5 thoughts on “Lagrange multipliers and their physical meaning

  • Hi,

    Interesting post. I am curious is it the same way periodic boundary conditions can be enforced.
    For eg. In machines antiperiodic boundary conditions are let say a1=p* a2 . Here for anti periodicity p=-1. (provided node positions are similar). However in case of a random mesh at boundaries it can p will be some matrix. Will it be used as langrange multiplier?

    1. Hi Ravi, periodicity conditions can indeed also be enforced with Lagrange multipliers.

      And yes, P will indeed be a matrix if the nodes on the two boundaries won’t match 1-on-1. Or, to be precise, it will be a matrix in any case – but with matching nodes it will simply be a permuted identity matrix with zero columns. It’s probably easiest to understand with Matlab notation:

      Let n_periodic_1 and n_periodic_2 be the indices of the nodes on the two periodic boundaries (ordered so that they match 1-on-1), and n = numel(n_periodic_1), and N = number of total nodes. Then, following the notation in the Sliding interface paragrap, the matrices are as follows:

      I = sparse(1:n, n_periodic_1, ones(1, n), n, N)
      P = sparse(1:n, n_periodic_2, periodicity_coeff*ones(1,n), n, N)

      Now, in case the nodes don’t match, I will still be the same, but P will be a more complex interpolation or mortar matrix.

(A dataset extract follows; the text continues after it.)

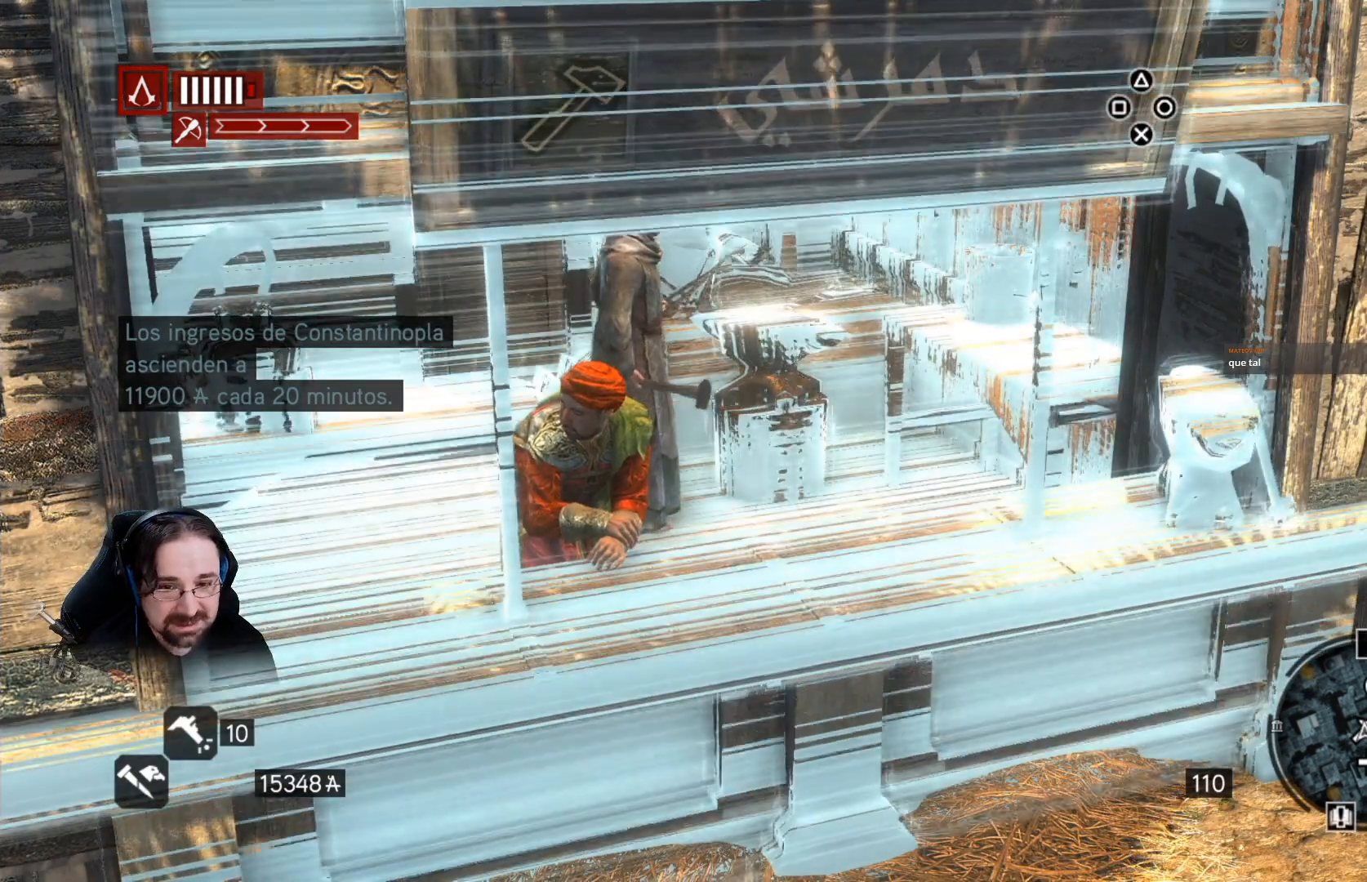
{"buttons": [], "left_stick": "center", "right_stick": "center", "events": [[67, "right_stick", "center"]]}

      Hope that clarified something 😀

    2. Ravi, you can have a look at this paper:
      M. Aubertin et al. “Periodic and Anti-Periodic Boundary Conditions With the Lagrange Multipliers in the FEM”, IEEE Trans. Magn., v. 46, no. 8

      They describe the use of Lagrange multiplier approach to periodic boundary conditions quite detailed.